Pest Alert №15 — X-Files: Gray Leaf Spot in Chicago?
Beginning in early October, it seemed as if the usual melting out caused by Drechslera, Bipolaris and other leaf spot fungi was developing in Chicago’s rough height turfgrasses. Leaf spots are a normal event each spring and fall. Certain Kentucky bluegrass varieties (older ones) are highly susceptible.
Instead, after 24 hours of incubation, the distinctive spores of Pyricularia grisea were observed. This proved that gray leaf spot, a disease we have learned to expect in the transition zone each growing season (such as central Illinois), could also be impactful further north. We are talking all the way up into the north suburbs of Chicago. Impressive to say the least, because it was the third surprise of the 2021 growing season. The first surprise was my return to Chicago. The second was the appearance of fall army worms (though no real damage from that insect occurred in Chicago). X-Files stuff.

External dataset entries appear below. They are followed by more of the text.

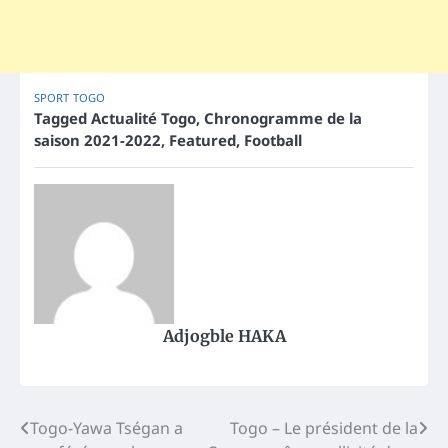
SPORT
TOGO
Tagged
Actualité Togo
,
Chronogramme de la
saison 2021-2022
,
Featured
,
Football
Adjogble HAKA
Post
Togo-Yawa Tségan a
Togo – Le président de la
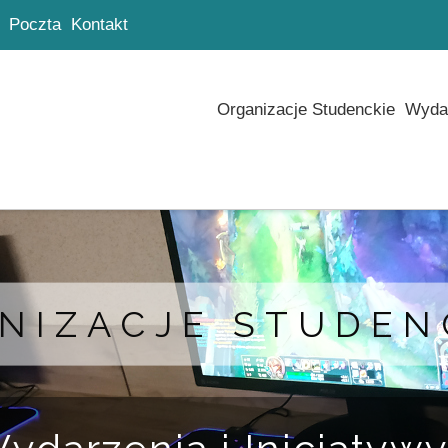
Poczta
Kontakt
Organizacje Studenckie
Wydar
NIZACJE STUDEN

In the U.S., gray leaf spot is thought to be relatively rare in the northern most states. Gray leaf spot had not previously been identified in Chicago. For example in the 1990s gray leaf spot made its first appearance and decimated perennial ryegrass fairways and roughs (personal communication with Dr. Randy Kane). RK suggests Climate Change? Perhaps shifts in the weather from previous norms are to blame? For example, warm weather extended into the third week of October during the 2021 growing season.
The host negatively affected was no surprise. It was perennial ryegrass. A beautiful grass, but it comes with many issues as far as diseases go. Previously perennial ryegrass was known as the magnet for Pythium blight (P. aphanidermatum). To this day many golfers know one Latin word for fungal disease and they will say it with gusto “Pythium”. Nevertheless Pythium blight wasn’t the end of perennial ryegrass. It was a second. Use of perennial ryegrass in fairways largely ended because of gray leaf spot. It was the gray nail in the coffin so to speak. It then paved the way for expanded (tee to green) use of creeping bentgrass.